__What is being asked__
Exactly what is written in the records below should be returned, minus the images.

---------- Data shown ----------

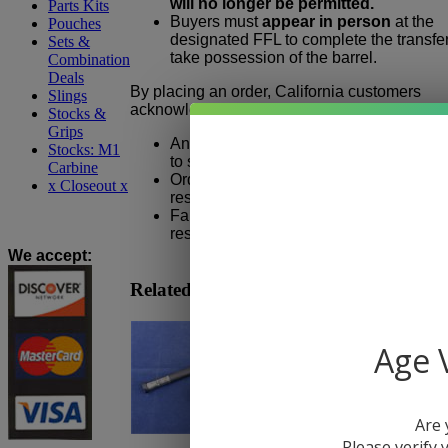
will no longer be permitted.
Parts Kits
Buyers must
appear in person
at the
Pouches
designated FFL to complete the transfe
Sets &
take possession of the barrel.
Combination
Deals
By placing an order, California customers
Slings
acknowledge that:
Stocks &
Grips
An eligible California FFL must be sele
Stocks: M1
to shipment.
Carbine
Orders cannot be shipped directly to a
x Closeout x
residential or non-FFL address.
Failure to provide valid FFL informatio
result in order cancellation.
We accept
:
Related Products
Age V
Are 
Please verify y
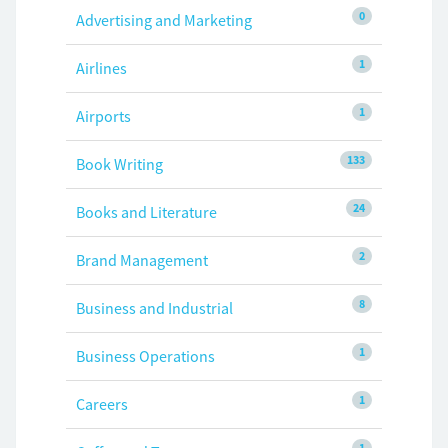
0
Advertising and Marketing
1
Airlines
1
Airports
133
Book Writing
24
Books and Literature
2
Brand Management
8
Business and Industrial
1
Business Operations
1
Careers
1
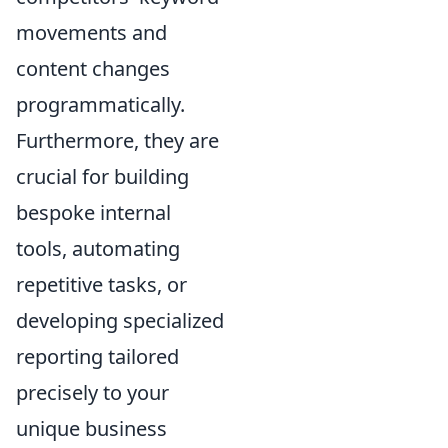
movements and
content changes
programmatically.
Furthermore, they are
crucial for building
bespoke internal
tools, automating
repetitive tasks, or
developing specialized
reporting tailored
precisely to your
unique business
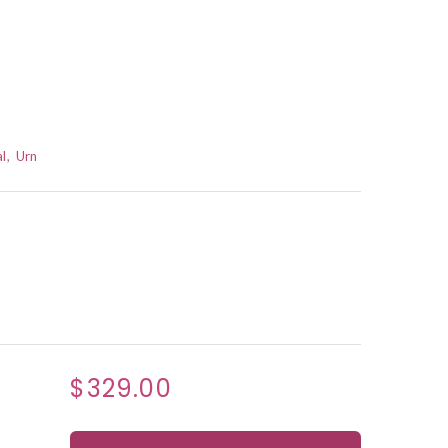
l
Urn
$329.00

----------

__Written answer__
will no longer be permitted.
Parts Kits
Buyers must
appear in person
at the
Pouches
designated FFL to complete the transfe
Sets &
take possession of the barrel.
Combination
Deals
By placing an order, California customers
Slings
acknowledge that:
Stocks &
Grips
An eligible California FFL must be sele
Stocks: M1
to shipment.
Carbine
Orders cannot be shipped directly to a
x Closeout x
residential or non-FFL address.
Failure to provide valid FFL informatio
result in order cancellation.
We accept
:
Related Products
Age V
Are 
Please verify y
0
Advertising and Marketing
1
Airlines
1
Airports
133
Book Writing
24
Books and Literature
2
Brand Management
8
Business and Industrial
1
Business Operations
1
Careers
1
movements and
content changes
programmatically.
Furthermore, they are
crucial for building
bespoke internal
tools, automating
repetitive tasks, or
developing specialized
reporting tailored
precisely to your
unique business
l
Urn
$329.00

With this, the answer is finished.